Кажется, впрочем, и Франс неохотно разговаривает, слушает других; зато любит слушать себя. И упрекать его за это не хватило бы духу. Когда он говорит, слушаешь – не наслушаешься, как будто в горле у него скрипка Страдивариуса или тот соловей, который в сказке Андерсена услаждал своим пением предсмертные муки китайского императора. О каких бы пустяках ни говорил он, речи его – лакомство богов; какие бы горькие истины ни высказывал, они в устах его полны амброзийною сладостью. Когда же вспоминаешь, что было сказано, то видишь, что почти ничего почти ни о чем; все тает, как пена, – но не та ли пена, из которой родилась богиня вечной прелести.
По поводу сборника своих политических речей он признался, что произнесение хотя бы самой коротенькой речи перед собранием для него истинная пытка, что он уже за несколько дней волнуется, теряет присутствие духа и, выступая на эстраду, робеет, как школьник.
– Увы, я не рожден оратором, – заключил он с шутливою грустью.
– Зачем же вы себя мучаете?
– Что делать? Надо чем-нибудь служить общему делу.
– Социализму? – спросила хозяйка, подмигнув нам.
– Ну да, конечно. А вы, кажется, в мой социализм не верите.
– Не совсем.
– Почему?
– Да хотя бы потому, что вы величайший из скептиков, какие когда-либо были на свете, – подхватил кто-то из нас. – А как соединить сомнение с действием? Как делать что-нибудь, не веря в то, что делаешь?
– Делать нельзя, но можно играть, – ответил Франс. – Борьба политических партий для меня исполинская игра в шахматы. Да и все дела человеческие разве не игры? Боги с нами играют – в этом наша трагедия; будем же и мы играть с богами – может быть, тогда все наши трагедии кончатся идиллией. Тот, кто во всем разуверился, усомнился во всем, извлекает невинную легкость и сладость божественных игр из всего. «О как сладостно покоиться на подушке сомнений».
Бесконечной прелести в тихой улыбке, с которой он произнес эти слова Монтеня, я никогда не забуду.

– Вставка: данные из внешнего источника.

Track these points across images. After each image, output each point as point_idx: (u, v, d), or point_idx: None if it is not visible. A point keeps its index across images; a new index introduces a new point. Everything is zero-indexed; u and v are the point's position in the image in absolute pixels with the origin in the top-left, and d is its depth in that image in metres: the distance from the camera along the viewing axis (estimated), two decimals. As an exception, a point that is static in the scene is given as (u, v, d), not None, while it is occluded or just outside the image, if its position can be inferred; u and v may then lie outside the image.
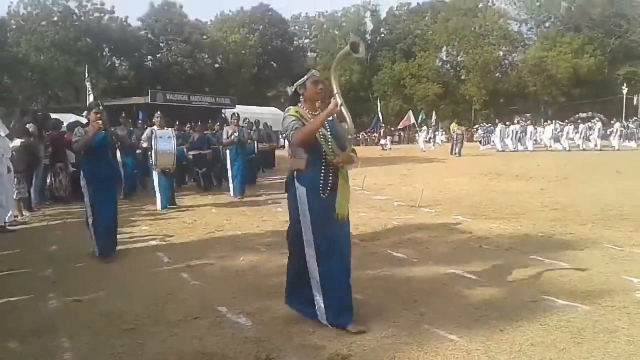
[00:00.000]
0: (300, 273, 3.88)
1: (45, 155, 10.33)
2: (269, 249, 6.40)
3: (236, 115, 12.14)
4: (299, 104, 3.86)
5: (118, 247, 6.67)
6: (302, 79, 3.85)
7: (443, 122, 44.60)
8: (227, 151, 11.46)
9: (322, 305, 3.76)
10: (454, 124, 30.29)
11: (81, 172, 6.14)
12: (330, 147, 3.73)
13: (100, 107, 6.19)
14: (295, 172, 3.82)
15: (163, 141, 9.70)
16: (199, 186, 13.18)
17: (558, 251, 5.90)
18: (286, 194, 3.93)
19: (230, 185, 11.49)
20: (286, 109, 3.87)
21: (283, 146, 27.95)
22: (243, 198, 11.19)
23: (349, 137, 3.83)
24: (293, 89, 3.92)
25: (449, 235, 6.97)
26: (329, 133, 3.75)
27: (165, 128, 10.26)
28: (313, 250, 3.76)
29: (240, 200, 11.03)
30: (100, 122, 5.95)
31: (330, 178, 3.77)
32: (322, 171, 3.76)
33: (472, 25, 54.99)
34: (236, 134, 11.26)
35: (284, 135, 3.96)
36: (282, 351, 3.41)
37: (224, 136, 11.56)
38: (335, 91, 3.60)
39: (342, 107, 3.57)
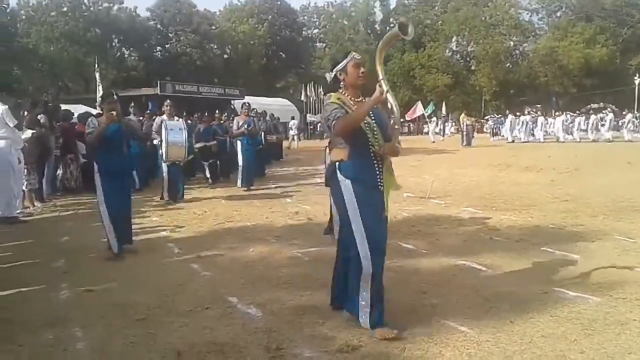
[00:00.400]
0: (345, 273, 3.69)
1: (55, 146, 10.39)
2: (279, 240, 6.41)
3: (247, 105, 11.88)
4: (340, 91, 3.60)
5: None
6: (342, 62, 3.57)
7: (453, 113, 44.41)
8: (239, 142, 11.30)
9: (368, 306, 3.51)
10: (463, 114, 30.16)
11: (94, 165, 5.82)
12: (375, 137, 3.50)
13: (115, 98, 5.96)
14: (337, 163, 3.56)
15: (174, 133, 9.36)
16: (205, 179, 12.92)
17: (569, 243, 5.87)
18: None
19: (239, 175, 11.33)
20: (327, 96, 3.61)
21: (287, 137, 28.04)
22: (250, 189, 11.07)
23: (396, 127, 3.60)
24: (333, 75, 3.65)
25: (459, 227, 6.96)
26: (373, 122, 3.52)
27: (176, 118, 10.02)
28: (366, 248, 3.49)
29: (246, 191, 10.91)
30: (114, 113, 5.67)
31: (378, 171, 3.54)
32: (369, 163, 3.52)
33: (482, 14, 54.57)
34: (246, 125, 11.07)
35: (322, 124, 3.66)
36: (293, 342, 3.42)
37: (234, 127, 11.38)
38: (380, 77, 3.37)
39: (388, 95, 3.35)
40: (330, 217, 6.02)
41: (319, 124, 46.92)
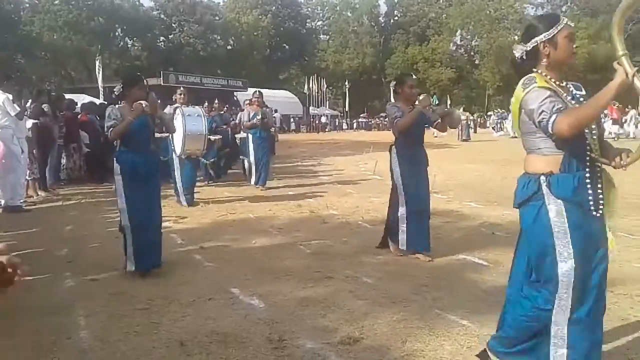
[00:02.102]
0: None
1: (59, 135, 10.40)
2: (281, 233, 6.44)
3: (258, 93, 10.43)
4: (538, 71, 2.59)
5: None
6: (550, 31, 2.57)
7: (456, 108, 44.35)
8: (249, 136, 10.06)
9: None
10: (461, 109, 30.02)
11: (115, 166, 4.73)
12: (594, 139, 2.54)
13: (145, 82, 4.93)
14: (545, 177, 2.52)
15: (192, 120, 8.10)
16: (206, 178, 11.17)
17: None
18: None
19: (253, 174, 10.19)
20: (527, 78, 2.56)
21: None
22: (265, 189, 10.03)
23: None
24: (530, 47, 2.62)
25: (461, 222, 6.97)
26: None
27: (192, 105, 8.88)
28: (570, 297, 2.48)
29: (263, 190, 9.89)
30: (143, 103, 4.58)
31: (600, 186, 2.56)
32: (588, 176, 2.52)
33: (487, 8, 54.38)
34: (259, 117, 9.82)
35: (531, 118, 2.52)
36: (295, 333, 3.44)
37: (245, 118, 10.26)
38: (620, 52, 2.35)
39: (635, 79, 2.28)
40: (386, 226, 5.49)
41: (322, 116, 46.97)
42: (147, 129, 4.82)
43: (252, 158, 10.09)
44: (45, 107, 9.70)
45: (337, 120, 50.87)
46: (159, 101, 12.66)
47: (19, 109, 8.04)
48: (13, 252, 4.63)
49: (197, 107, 8.88)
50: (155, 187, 4.92)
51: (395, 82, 5.44)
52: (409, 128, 5.07)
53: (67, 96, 13.07)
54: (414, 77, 5.40)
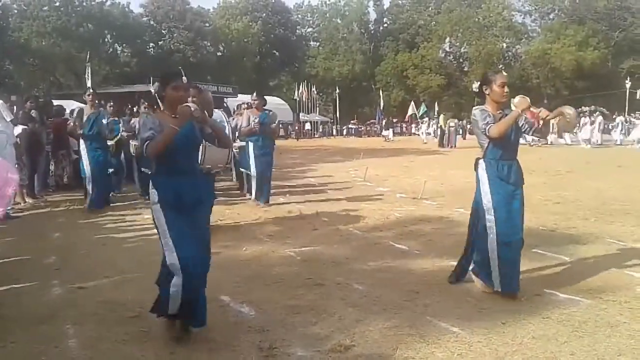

Да, подумал я, игра во все, усмешка на все, сомнение во всем – вот последняя мудрость мещанства. Созерцание соответствует действию, Франс – Жоресу. Как некогда бунт политический претворился в мещанский либерализм, так ныне социально-экономическая революция претворится в мещанский социализм. Эволюция сильнее революции, тишина сильнее бури – вот непобежденная, может быть, даже в той плоскости, где доныне происходит борьба, непобедимая правда мещанства. Клемансо понял бы Франса, Франс примирил бы Клемансо с Жоресом.
Что в одном, то и во всех; что наверху, то и внизу. Там, на площади Республики, в черной толпе и в розово-голых, смеющихся свиньях – глубокий чернозем, жирный навоз, а здесь – благоуханный цветок, как бы мистическая роза мещанства.
Абсолютное мещанство – абсолютное свинство. Полно, так ли? Вся золотая жатва культуры – наука, искусство, общественность – не из этого ли мещанского навоза выросла? Нет ли праведного, мудрого, доброго, святого мещанства? Кто его не ругал и кто победил?
Слишком часто теперь у нас в России европейское мещанство отрицается не во имя нового благородства и всемирной культуры, а во имя старого русского варварства и нового русского хулиганства. Но если нужно выбирать из двух зол меньшее, то ведь, пожалуй, мещанство лучше хулиганства.
Иногда кажется, что русская революционная общественность дала Ганнибалову клятву победить или погибнуть в борьбе с мещанством культурного Запада, не имея на то права свыше. Пора, наконец, подумать об этом праве, понять, что антирелигиозную пошлость мещанства можно победить только религиозным благородством.
Верим, что оно сойдет на русскую общественность, и если тогда Россия окажется против Европы, мы против них, – пусть: может быть, тогда-то именно последние будут первыми, не для того, чтобы надо всеми возвыситься, а чтобы послужить всем.